Foster care was usually much safer for my children than the birth families they were once removed from due to abuse, neglect and substance abuse.
What is slowly dawning on me is that all of my children were removed from homes that had rampant criminal activity going on at all times.
In foster care they were taught many of the normal life skills that they’d not yet learned, small stuff like using a fork or sitting at a table to eat.
Eventually being freed for adoption, they’d find themselves living with me – a schoolteacher, church-going, long-time mama – the complete opposite of what they may have experienced the first ten years of their lives.
Guess who’s in for the shock? That’d be me.
The children move in with me, all their self-defenses firmly entrenched and their reasoning abilities skewed by years of inconsistency and instability. They trust no one.
Silly me.
I welcome them with open arms, clean sheets on their beds, freshly painted walls in their rooms, and three square meals a day, a superb school system, a warm and welcoming church, a supportive community and excellent therapy available for them.
They rage in response.
On every level all that I have offered them scares them. They don’t believe that they deserve good things and they want to make me pay for offering this up to them.
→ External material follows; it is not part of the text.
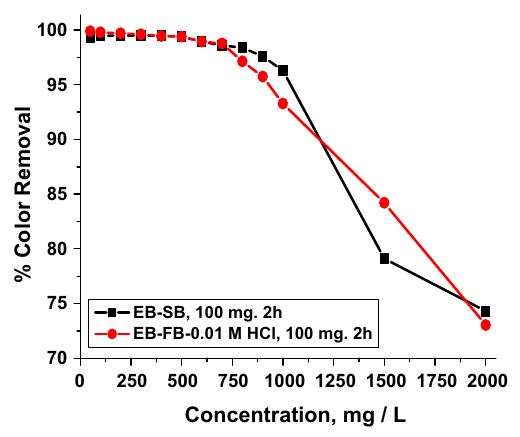
Fig. 7 Effect of dye EB concentration—biomasses SB, FB-0.01 M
What if they allow themselves to trust me and then I dump them like everyone else has done? By now it has happened so many times to them that there’s no way on God’s green earth they’d believe that this lady means what she says when she talks about love and security.
But I do mean it.
Years and years and years go by; I cry, sweat, work, suffer, endure and eventually find love and pride. That’s why I have to use and demonstrate the negativity because if I told other parents it was easy, I’d be doing them a disservice.
It is not easy, but I’m still standing... alongside some wonderful children.